Surveys show Americans are siding with health experts
Polls also suggest the lives of those who are struggling have grown far more troubled
Two months after the coronavirus shuttered much of the U.S. economy, the outbreak’s impact — on jobs, health care, food access and much more — is growing only more severe, according to a growing body of polling and social science data.
But here’s what else the polls are telling us: Americans are generally uninterested in returning to normal, and they tend to believe federal health experts, who continue to warn against a swift reopening of the economy.
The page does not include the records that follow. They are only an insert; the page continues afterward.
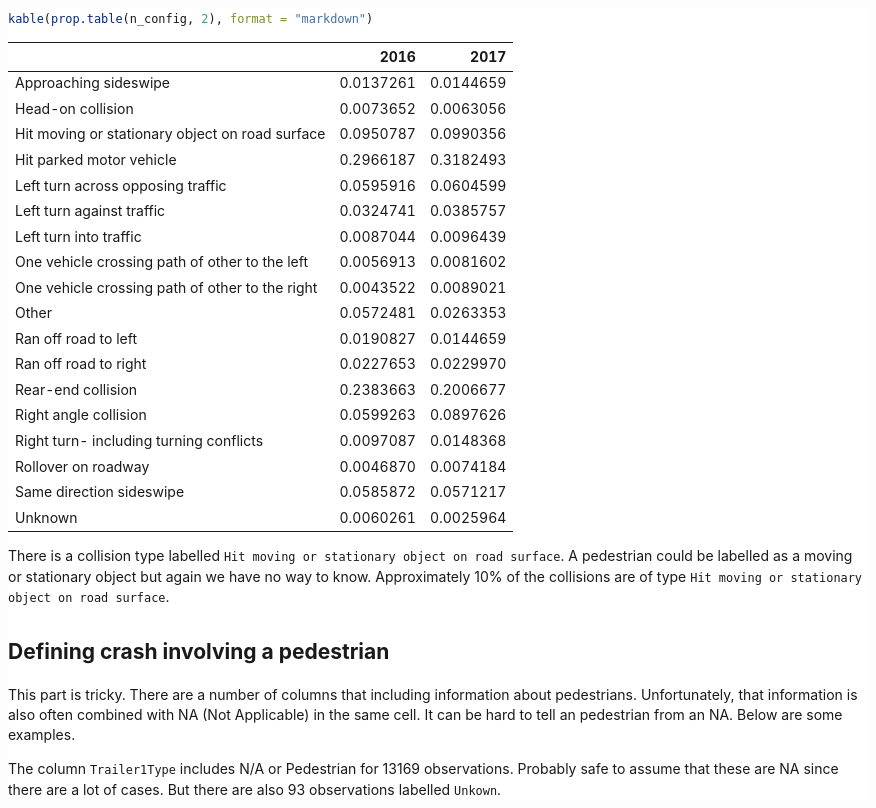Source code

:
 ```r
kable(prop.table(n_config, 2), format = "markdown")
```



|                                                |      2016|      2017|
|:-----------------------------------------------|---------:|---------:|
|Approaching sideswipe                           | 0.0137261| 0.0144659|
|Head-on collision                               | 0.0073652| 0.0063056|
|Hit moving or stationary object on road surface | 0.0950787| 0.0990356|
|Hit parked motor vehicle                        | 0.2966187| 0.3182493|
|Left turn across opposing traffic               | 0.0595916| 0.0604599|
|Left turn against traffic                       | 0.0324741| 0.0385757|
|Left turn into traffic                          | 0.0087044| 0.0096439|
|One vehicle crossing path of other to the left  | 0.0056913| 0.0081602|
|One vehicle crossing path of other to the right | 0.0043522| 0.0089021|
|Other                                           | 0.0572481| 0.0263353|
|Ran off road to left                            | 0.0190827| 0.0144659|
|Ran off road to right                           | 0.0227653| 0.0229970|
|Rear-end collision                              | 0.2383663| 0.2006677|
|Right angle collision                           | 0.0599263| 0.0897626|
|Right turn- including turning conflicts         | 0.0097087| 0.0148368|
|Rollover on roadway                             | 0.0046870| 0.0074184|
|Same direction sideswipe                        | 0.0585872| 0.0571217|
|Unknown                                         | 0.0060261| 0.0025964|

There is a collision type labelled `Hit moving or stationary object on road surface`. A pedestrian could be labelled as a  moving or stationary object but again we have no way to know. Approximately 10% of the collisions are of type `Hit moving or stationary object on road surface`. 

## Defining crash involving a pedestrian 

This part is tricky. There are a number of columns that including information about pedestrians. Unfortunately, that information is also often combined with NA (Not Applicable) in the same cell. It can be hard to tell an pedestrian from an NA. Below are some examples. 

The column `Trailer1Type` includes N/A or Pedestrian for 13169 observations. Probably safe to assume that these are NA since there are a lot of cases. But there are also 93 observations labelled `Unkown`.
President Donald Trump said this week that he was eager “to get our country open again,” adding that “people want to go back, and you’re going to have a problem if you don’t do it.”
But more than two-thirds of respondents in a Pew Research Center poll out Thursday said they were more concerned that state governments would reopen their economies too quickly than that they might take too long — roughly on par with past responses to the question.
And in a survey released late last month by the Associated Press and NORC, 68 percent of Americans said they had a great deal of trust in the Centers for Disease Control and Prevention to provide them with reliable information about the pandemic. That’s three times as much as the 23 percent who said they definitely trusted Trump’s statements on the virus.
Polling can tell us about more than what people think: It can offer insights into their day-to-day lives. In this regard, a quickly accruing body of data suggests that — even as the days pass into weeks and many people have settled into something resembling a quarantine routine — the livelihoods of those at the margins have grown much more threatened.
Over 33 million people have joined the unemployment rolls in less than two months, a higher and faster spike than at any prior moment in U.S. history. And the
pain is greater than that number reflects. Fully half of working Americans said in a PBS/NPR/Marist College poll late last month that someone in their household had lost work as a result of the virus. According to a Kaiser Family Foundation survey also released in late April, more than 3 in 10 Americans said they had sought to apply for jobless benefits at some point in the past two months.
Researchers at the Economic Policy Institute used a nonscientific survey to estimate that in addition to those already on the unemployment rolls, 8 million to 12 million people could have applied for joblessness benefits since the start of the pandemic but did not. Most of those people, the study determined, reported that they had sought to file for unemployment but had been unable to make it through the application; others simply did not make an attempt.
“We unfortunately in the United States have pretty fragile social support systems,” said Ben Zipperer, an economist at the institute. “We’re dealing with systems that were not necessarily in great shape before the crisis, and now we’re in the middle of a pandemic and they’re stretched to their limits.”
The implications of such staggering job losses carry over into other facets of life, including health care access and food security. According to a separate analysis by the Economic Policy Institute,
as of last week nearly 13 million people had lost access to employer-provided health care.
Meanwhile, a Brookings Institution survey released Wednesday found that more than 40 percent of households with children 12 and under were struggling to afford the food they needed.
So perhaps it is unsurprising that in the AP/NORC poll from late April, 56 percent of respondents said that if they received a stimulus check, they would use it to cover regular expenses or to pay back debt.
It has now been over a month since Congress voted to send $1,200 checks to most Americans, and lawmakers have not yet taken meaningful steps toward another infusion of cash for workers.
The virus’ effects are being felt most acutely in states with a high concentration of people in cities, and the six most-infected states per capita all trend Democratic politically. Black people and Latinos are showing some of the highest rates of infection.
Medical experts — and the experiences of other countries that have been relatively successful at containing the virus — indicate that short of a vaccine, the best hope for a healthy return to economic activity lies in widespread access to testing. But 75 percent of respondents in New York, New Jersey and Connecticut said in a Quinnipiac poll that they thought more testing would be needed in order for it to become safe for their state to begin lifting stay-at-home orders.